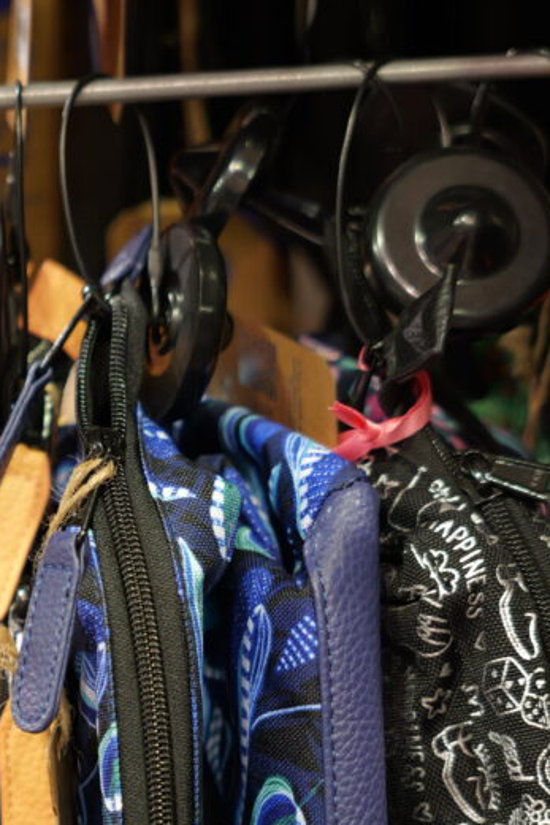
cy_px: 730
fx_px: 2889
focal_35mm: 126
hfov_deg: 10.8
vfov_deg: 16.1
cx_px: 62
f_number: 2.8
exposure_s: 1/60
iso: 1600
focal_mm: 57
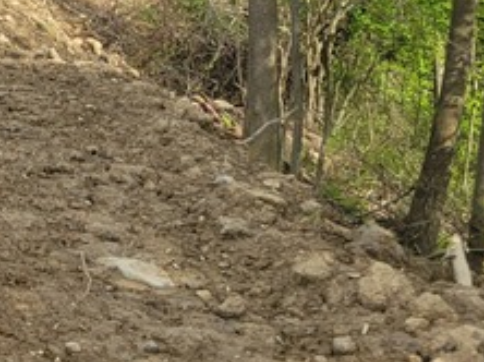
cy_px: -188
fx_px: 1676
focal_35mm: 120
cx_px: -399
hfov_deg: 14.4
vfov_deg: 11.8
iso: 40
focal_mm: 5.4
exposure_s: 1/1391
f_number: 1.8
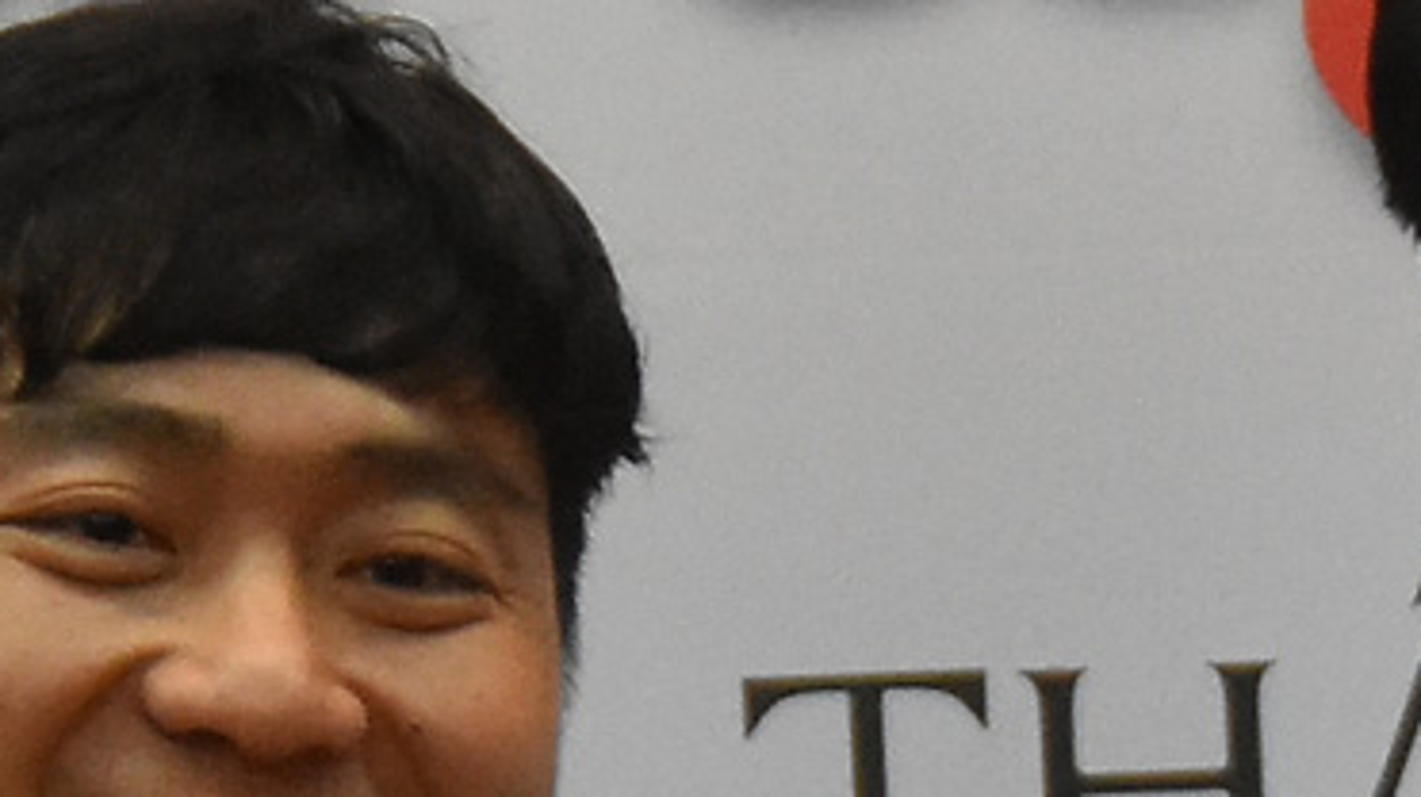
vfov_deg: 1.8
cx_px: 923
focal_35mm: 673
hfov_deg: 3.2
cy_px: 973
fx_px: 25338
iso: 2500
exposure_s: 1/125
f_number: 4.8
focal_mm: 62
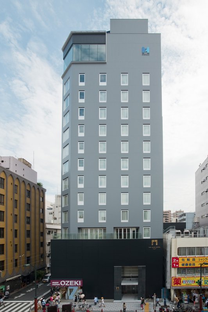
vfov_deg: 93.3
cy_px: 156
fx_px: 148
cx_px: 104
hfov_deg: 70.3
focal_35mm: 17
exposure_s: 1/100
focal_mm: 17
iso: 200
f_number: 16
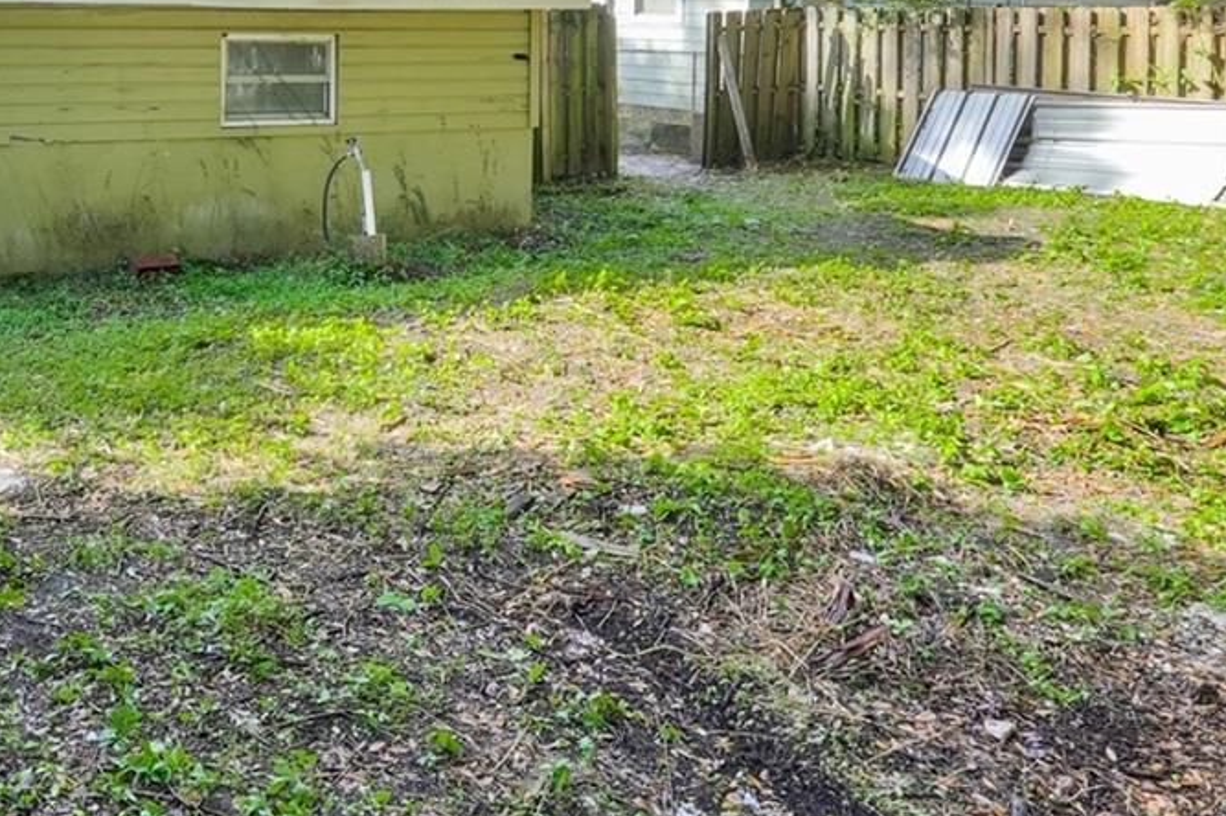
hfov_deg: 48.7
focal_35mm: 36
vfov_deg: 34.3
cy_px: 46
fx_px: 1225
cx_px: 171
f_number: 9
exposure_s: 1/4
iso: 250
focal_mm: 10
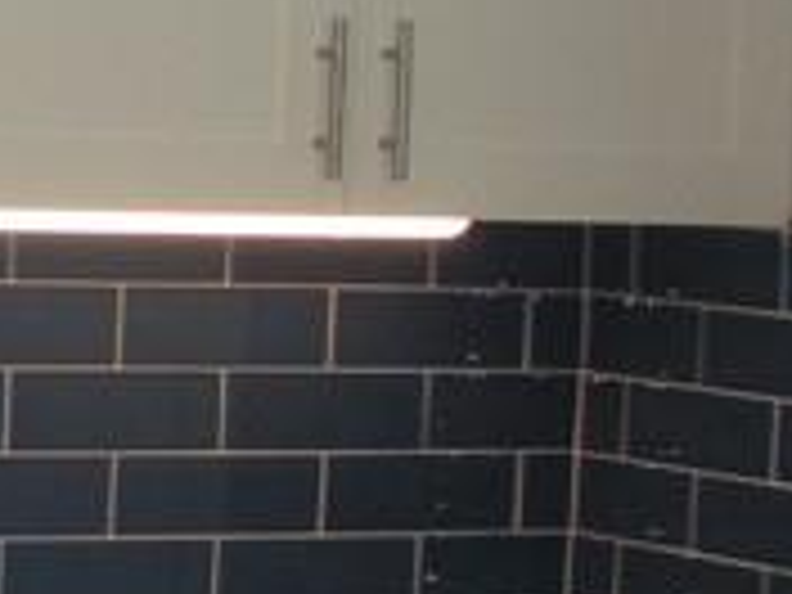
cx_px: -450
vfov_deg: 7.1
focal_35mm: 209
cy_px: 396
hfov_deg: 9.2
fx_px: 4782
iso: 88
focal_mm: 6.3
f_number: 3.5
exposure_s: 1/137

※

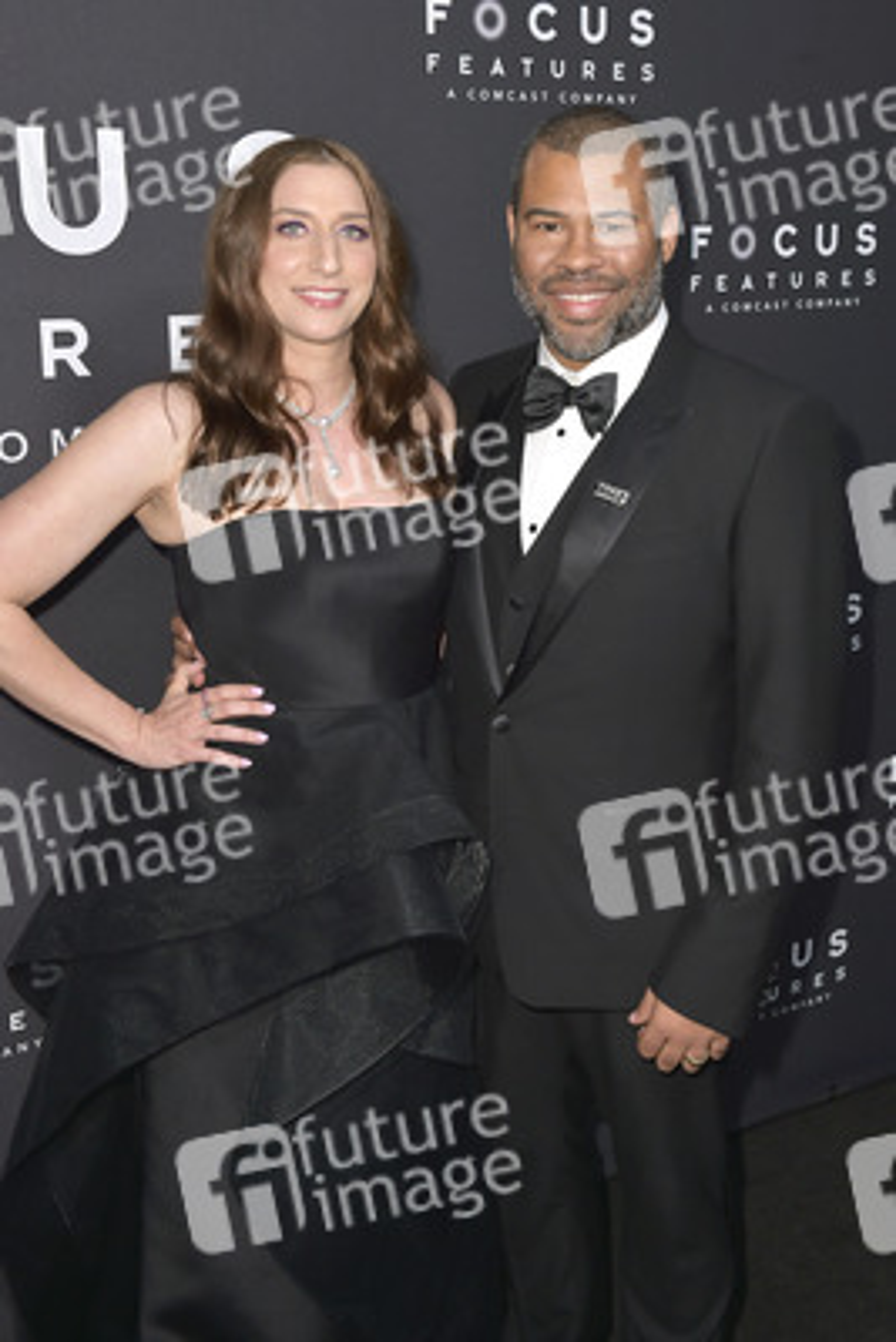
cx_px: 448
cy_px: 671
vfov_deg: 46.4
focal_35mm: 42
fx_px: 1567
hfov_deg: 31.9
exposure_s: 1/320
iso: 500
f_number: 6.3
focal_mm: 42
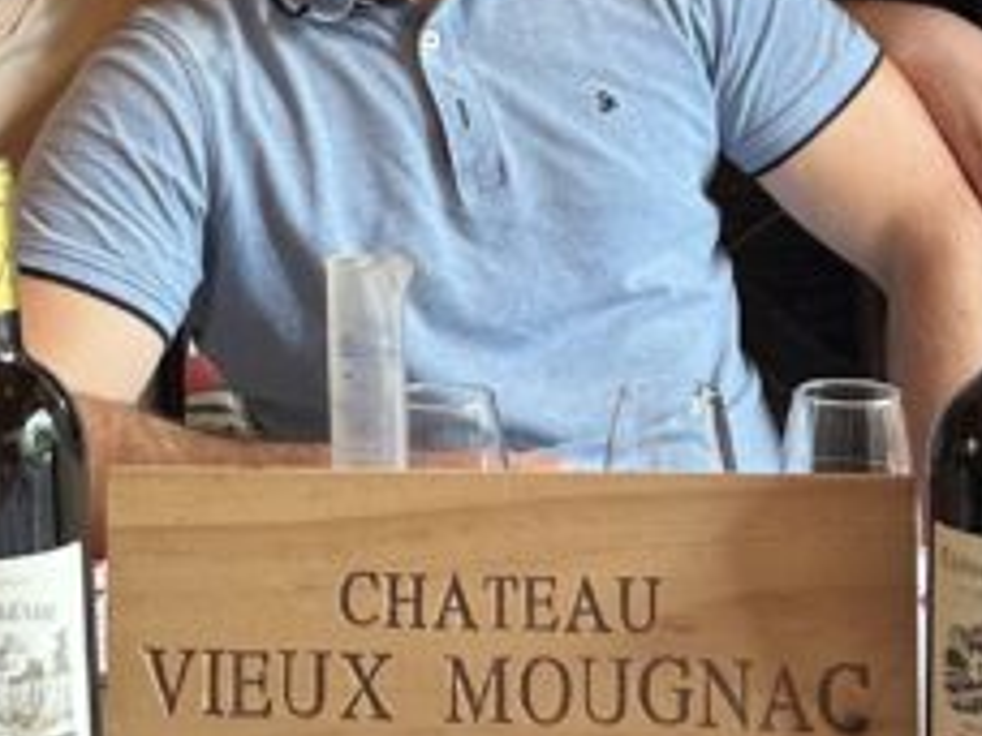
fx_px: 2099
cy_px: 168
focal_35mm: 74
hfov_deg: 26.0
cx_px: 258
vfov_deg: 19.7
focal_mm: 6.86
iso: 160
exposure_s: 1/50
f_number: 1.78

※

Beginning at the line above that contains "vfov_deg: 93.3", repeat each line exactly through the one that contains "exposure_s: 1/137", and leave out the pictures.

**RESPONSE BOX**
vfov_deg: 93.3
cy_px: 156
fx_px: 148
cx_px: 104
hfov_deg: 70.3
focal_35mm: 17
exposure_s: 1/100
focal_mm: 17
iso: 200
f_number: 16
hfov_deg: 48.7
focal_35mm: 36
vfov_deg: 34.3
cy_px: 46
fx_px: 1225
cx_px: 171
f_number: 9
exposure_s: 1/4
iso: 250
focal_mm: 10
cx_px: -450
vfov_deg: 7.1
focal_35mm: 209
cy_px: 396
hfov_deg: 9.2
fx_px: 4782
iso: 88
focal_mm: 6.3
f_number: 3.5
exposure_s: 1/137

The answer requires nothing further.